CAIVANO – Stamattina si dovevano decidere le sorti della politica caivanese. Il Presidente della prima sezione civile Dott.ssa Paola Bonavita insieme al giudice Dott.ssa Valeria Rosetti e al giudice relatore Dott.ssa Nadia Zampogna avevano accolto l’istanza dell’Avv. Michele Emiliano difensore dell’ex assessore Falco e di Orazio Abbamonte luminare del diritto civile ingaggiato dall’ex sindaco Simone Monopoli, dove avevano richiesto gli atti desecretati sui quali fondano le accuse da parte del Ministero riguardo l’incandidabilità di Simone Monopoli, Luigi Falco, Pinto e Celiento e avevano fissato per oggi l’udienza per ascoltare le difese dei quattro accusati. Alla fine dell’udienza si sono riservati di deliberare poiché il Ministero è risultato inadempiente.
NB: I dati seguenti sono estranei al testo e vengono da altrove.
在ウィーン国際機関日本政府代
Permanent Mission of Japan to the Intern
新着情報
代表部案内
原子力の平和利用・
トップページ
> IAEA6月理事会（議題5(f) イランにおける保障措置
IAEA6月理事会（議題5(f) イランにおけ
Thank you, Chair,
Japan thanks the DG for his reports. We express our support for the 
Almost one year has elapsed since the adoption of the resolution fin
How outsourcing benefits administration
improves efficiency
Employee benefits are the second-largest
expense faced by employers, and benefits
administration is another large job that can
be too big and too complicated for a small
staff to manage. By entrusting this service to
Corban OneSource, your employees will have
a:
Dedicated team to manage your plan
In aula non erano presenti né l’avvocatura del Ministero degli Interni e né elementi della Prefettura, ma non solo, il Ministero degli Interni non ha fornito ai difensori gli atti secretati e la relazione libera da omississ, così come da richiesta accolta dal collegio dei giudici. In poche parole, ad oggi chi viene accusato non sa e non conosce l’impianto sul quale è stata costruita l’accusa e né tanto meno chi accusa ha avuto il coraggio di presentarsi in aula.
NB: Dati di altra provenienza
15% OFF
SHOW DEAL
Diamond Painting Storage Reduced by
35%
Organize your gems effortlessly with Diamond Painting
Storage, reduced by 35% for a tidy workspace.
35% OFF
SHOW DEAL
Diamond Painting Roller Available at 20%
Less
Tutto in discesa praticamente per i quattro dichiarati incandidabili dal Ministero degli Interni, visto che solo un capovolgimento di fronti, basato su motivazioni a tutti sconosciute potrebbe far pendere la bilancia verso un’incandidabilità. Eppure in quel caso gli accusati non dovrebbero demordere, poiché laddove fossero raggiunti da un verdetto ingiusto – visto come stanno le cose – dovranno essere determinati nel ricorrere alla Corte di Appello.